[Supplied passage Boundary: Start]

August 2004

Blogger: still a piece of shit sometimes

It figures that, on the day before the end of the Olympics, Blogger would decide to throw errors at me when I try to publish new entries to DFL. Blogger has gotten a lot better in the last year, but sometimes it falls back into old habits: it breaks, it doesn’t tell you what’s wrong, and it takes forever to resolve it. It wouldn’t surprise me at all if this downtime takes until after the Olympics are over to be resolved.

I’d forgotten just how upset I used to get when Blogger went down. I moved this blog and The Map Room to Movable Type for a reason. I really, really, really don’t like it when a service goes down and I don’t know what happened or how long it will take to be fixed. I have enough points of failure as it is, with my ISP’s DNS server constantly going down and my web server constantly rebooting — even a more reliable Blogger is, as it turns out, still not reliable enough, especially for time-sensitive material such as DFL.

Update 11:57 PM: Still can’t publish.

Update 7/29 8:44 AM: It’s back. As usual, it’s better to sleep on it and let the problem get solved than hyperventilate in front of the computer — and my six or seven readers.

del.icio.us mcwetboy

I’ve started one of those del.icio.us thingies. I will use it to power a link sideblog and will integrate it into the sidebar sooner or later; I’ll need to run a cron job to wget the file to do that, so I’ll need to learn how. In the meantime you can click on it right now, and there are RSS feeds for the whole thing and for individual topics (and combinations of topics, if you can believe it). This is extremely easy to use, and ideal for links-only blogging.

[Supplied passage Boundary: End]

> _What you will do_
a: Answer these about the blog post, one line each:
(i) Which two sites did the writer move to Movable Type?
(ii) At what time was the first update posted?
(iii) What will the writer use the del.icio.us account to power?
b: Rewrite the stretch of the blog post from "Update 11:57 PM: Still" through "for links-only blogging.", changing "cron job" to "scheduled task".
The data after this point isn't needed for anything here.

[Provided material Boundary: Start]

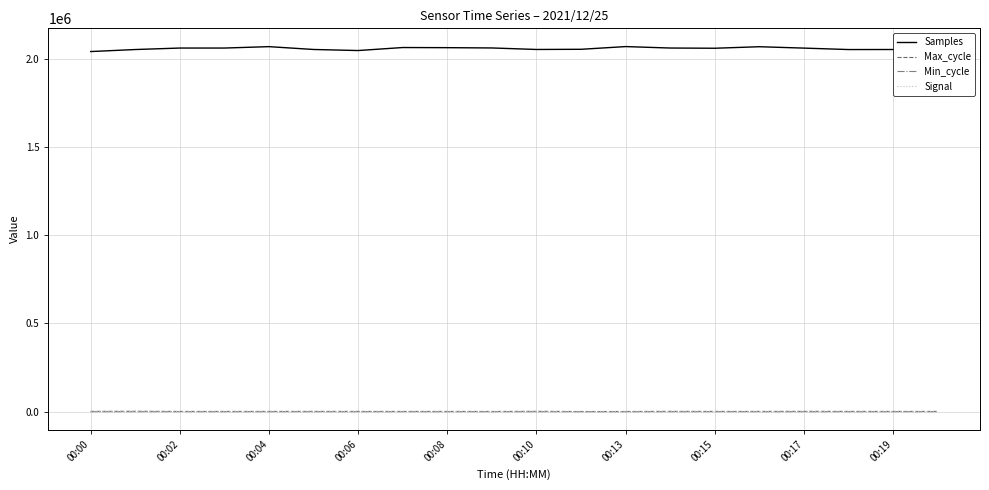

True or false: Samples and Signal cross at least once.

False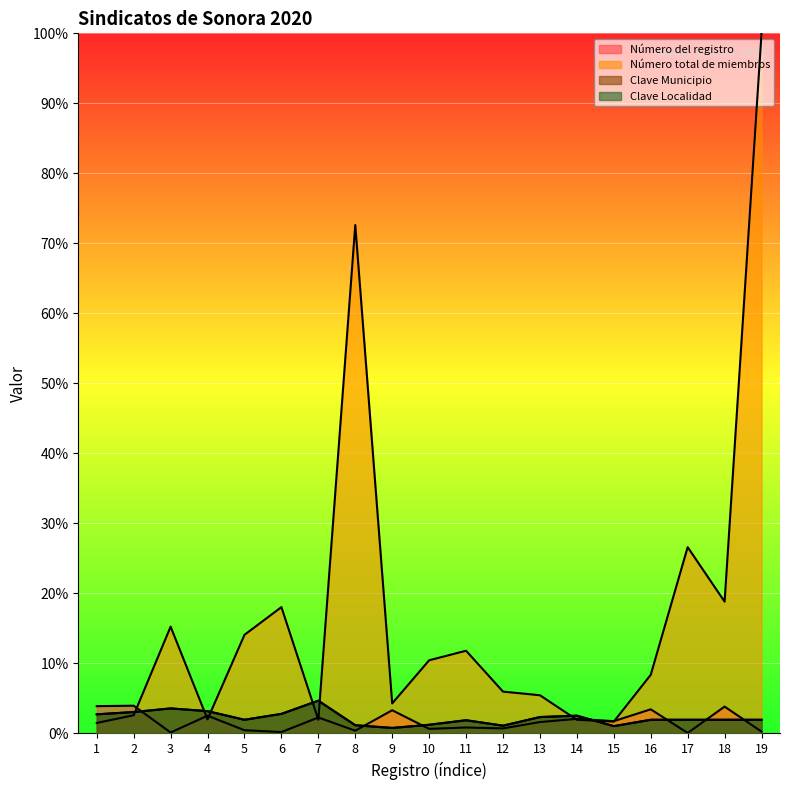

True or false: Clave Municipio has a value of 3.0 at 11.

False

[Provided material Boundary: End]

> _Answers for the tasks_
a:
(i) This blog and The Map Room
(ii) 11:57 PM
(iii) A link sideblog

b:
Update 11:57 PM: Still can’t publish.

Update 7/29 8:44 AM: It’s back. As usual, it’s better to sleep on it and let the problem get solved than hyperventilate in front of the computer — and my six or seven readers.

del.icio.us mcwetboy

I’ve started one of those del.icio.us thingies. I will use it to power a link sideblog and will integrate it into the sidebar sooner or later; I’ll need to run a scheduled task to wget the file to do that, so I’ll need to learn how. In the meantime you can click on it right now, and there are RSS feeds for the whole thing and for individual topics (and combinations of topics, if you can believe it). This is extremely easy to use, and ideal for links-only blogging.